What "contractual" looks like

Three patterns survive refactors, framework migrations, and copy changes:

Selector	Why it survives
`data-testid` (or `data-cy`, `data-test`)	Purpose-built for tests. Nobody styles it, localizes it, or renames it for marketing reasons.
Hand-written stable `id`	A real `id` that the dev treats as a contract (not auto-generated by a library).
`aria-label` owned by the accessibility team	The a11y team has a vested interest in keeping it stable. Bonus: improves a11y at the same time.

If your selector strategy doesn't lean primarily on those three, your test suite is on borrowed time.

The fix isn't more locator engineering. It's testability culture.

The trap most teams fall into when they realize their selectors are fragile: they spend a week refactoring tests to use "smarter" CSS paths or more flexible XPath. They feel productive. The fragility comes back next sprint.

The real fix is less glamorous. It's making testability a shared concern between dev and QA, with three rules:

New code adds data-testid (or aria-label) on every interactive element that QA actually touches. Reviewers reject PRs that don't.
When a test breaks, the fix isn't a better selector. It's asking the dev to add a stable handle, then updating the test. One ticket, two minutes of dev time, permanent fix.
Use a tool to audit what's missing instead of inspecting every element by hand. TestID Hunter records a QA session, ranks every interacted element by selector stability (Solid / Usable / Weak), and generates a ready-to-paste ticket for the dev: "add these data-testid to component X to stabilize the signup flow."
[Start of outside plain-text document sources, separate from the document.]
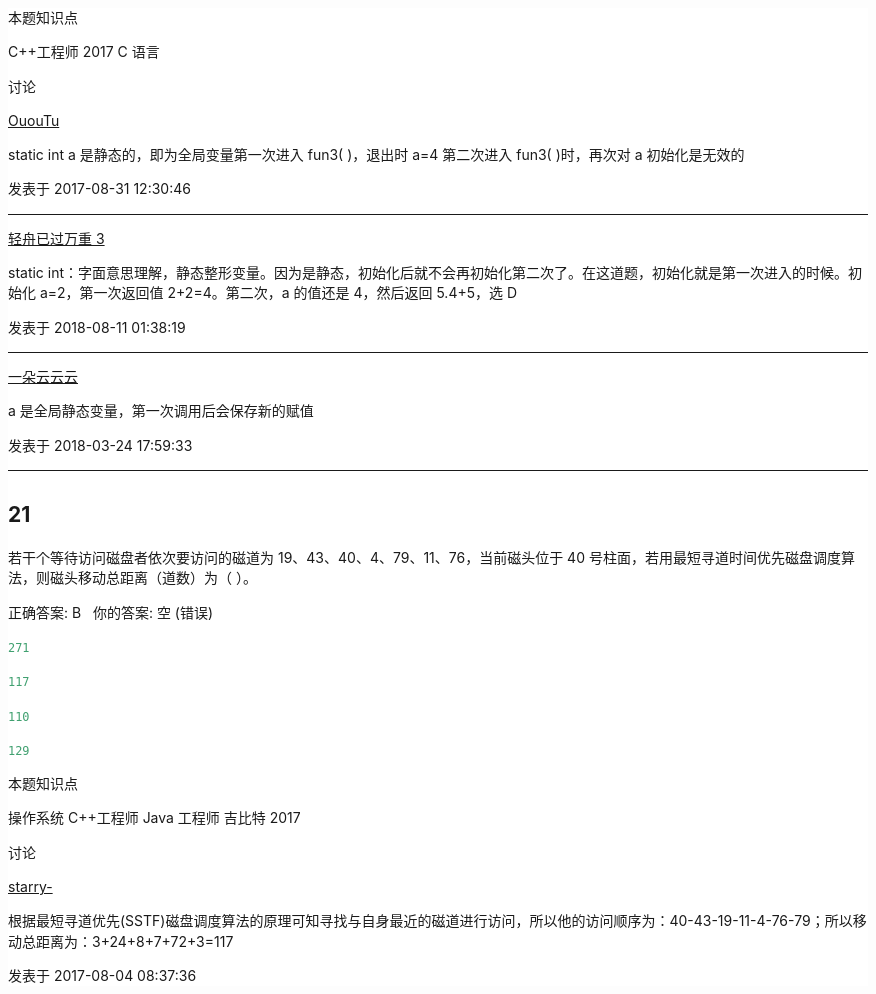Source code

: 本题知识点

C++工程师 2017 C 语言

讨论

[OuouTu](https://www.nowcoder.com/profile/2546952)

static int a 是静态的，即为全局变量第一次进入 fun3( )，退出时 a=4 第二次进入 fun3( )时，再次对 a 初始化是无效的

发表于 2017-08-31 12:30:46

* * *

[轻舟已过万重 3](https://www.nowcoder.com/profile/5260075)

static int：字面意思理解，静态整形变量。因为是静态，初始化后就不会再初始化第二次了。在这道题，初始化就是第一次进入的时候。初始化 a=2，第一次返回值 2+2=4。第二次，a 的值还是 4，然后返回 5\.4+5，选 D

发表于 2018-08-11 01:38:19

* * *

[一朵云云云](https://www.nowcoder.com/profile/8044291)

a 是全局静态变量，第一次调用后会保存新的赋值

发表于 2018-03-24 17:59:33

* * *

## 21

若干个等待访问磁盘者依次要访问的磁道为 19、43、40、4、79、11、76，当前磁头位于 40 号柱面，若用最短寻道时间优先磁盘调度算法，则磁头移动总距离（道数）为（ ）。

正确答案: B   你的答案: 空 (错误)

```cpp
271
```

```cpp
117
```

```cpp
110
```

```cpp
129
```

本题知识点

操作系统 C++工程师 Java 工程师 吉比特 2017

讨论

[starry-](https://www.nowcoder.com/profile/4491477)

根据最短寻道优先(SSTF)磁盘调度算法的原理可知寻找与自身最近的磁道进行访问，所以他的访问顺序为：40-43-19-11-4-76-79；所以移动总距离为：3+24+8+7+72+3=117

发表于 2017-08-04 08:37:36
That third point matters because manual auditing doesn't scale past 5-6 flows. You'll skip it, hit Monday morning chaos, and conclude "Playwright is flaky" all over again.

The bottom line

Stop looking for a better framework. Start looking for a better contract.

A selector that survives the next refactor is the one your dev signed up to keep stable. Everything else, no matter how clever, is borrowing time from your future self.